Consigne
Pouvez-vous présenter toutes les lignes ci-dessous sous forme de tableau Markdown, avec une colonne « N° » pour le numéro de rang et une colonne « Texte » pour la ligne, en omettant les lignes vides ?
+++
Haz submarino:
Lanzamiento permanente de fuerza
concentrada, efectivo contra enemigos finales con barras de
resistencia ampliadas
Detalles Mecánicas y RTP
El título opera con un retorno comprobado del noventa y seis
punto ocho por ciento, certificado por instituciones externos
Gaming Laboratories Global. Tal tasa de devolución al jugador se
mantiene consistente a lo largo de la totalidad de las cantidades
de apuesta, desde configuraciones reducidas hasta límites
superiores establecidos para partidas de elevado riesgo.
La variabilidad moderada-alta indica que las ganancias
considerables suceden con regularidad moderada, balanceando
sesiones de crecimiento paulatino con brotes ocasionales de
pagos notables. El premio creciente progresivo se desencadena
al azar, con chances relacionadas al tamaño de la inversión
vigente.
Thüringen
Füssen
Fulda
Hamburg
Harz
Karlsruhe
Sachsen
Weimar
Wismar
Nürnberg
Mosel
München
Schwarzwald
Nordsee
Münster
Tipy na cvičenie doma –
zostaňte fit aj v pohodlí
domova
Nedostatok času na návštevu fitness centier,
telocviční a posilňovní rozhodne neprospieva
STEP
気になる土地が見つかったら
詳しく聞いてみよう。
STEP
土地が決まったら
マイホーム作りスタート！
+++
Corrigé de l'exercice
| N° | Texte |
|---|---|
| 1 | Haz submarino: |
| 2 | Lanzamiento permanente de fuerza |
| 3 | concentrada, efectivo contra enemigos finales con barras de |
| 4 | resistencia ampliadas |
| 5 | Detalles Mecánicas y RTP |
| 6 | El título opera con un retorno comprobado del noventa y seis |
| 7 | punto ocho por ciento, certificado por instituciones externos |
| 8 | Gaming Laboratories Global. Tal tasa de devolución al jugador se |
| 9 | mantiene consistente a lo largo de la totalidad de las cantidades |
| 10 | de apuesta, desde configuraciones reducidas hasta límites |
| 11 | superiores establecidos para partidas de elevado riesgo. |
| 12 | La variabilidad moderada-alta indica que las ganancias |
| 13 | considerables suceden con regularidad moderada, balanceando |
| 14 | sesiones de crecimiento paulatino con brotes ocasionales de |
| 15 | pagos notables. El premio creciente progresivo se desencadena |
| 16 | al azar, con chances relacionadas al tamaño de la inversión |
| 17 | vigente. |
| 18 | Thüringen |
| 19 | Füssen |
| 20 | Fulda |
| 21 | Hamburg |
| 22 | Harz |
| 23 | Karlsruhe |
| 24 | Sachsen |
| 25 | Weimar |
| 26 | Wismar |
| 27 | Nürnberg |
| 28 | Mosel |
| 29 | München |
| 30 | Schwarzwald |
| 31 | Nordsee |
| 32 | Münster |
| 33 | Tipy na cvičenie doma – |
| 34 | zostaňte fit aj v pohodlí |
| 35 | domova |
| 36 | Nedostatok času na návštevu fitness centier, |
| 37 | telocviční a posilňovní rozhodne neprospieva |
| 38 | STEP |
| 39 | 気になる土地が見つかったら |
| 40 | 詳しく聞いてみよう。 |
| 41 | STEP |
| 42 | 土地が決まったら |
| 43 | マイホーム作りスタート！ |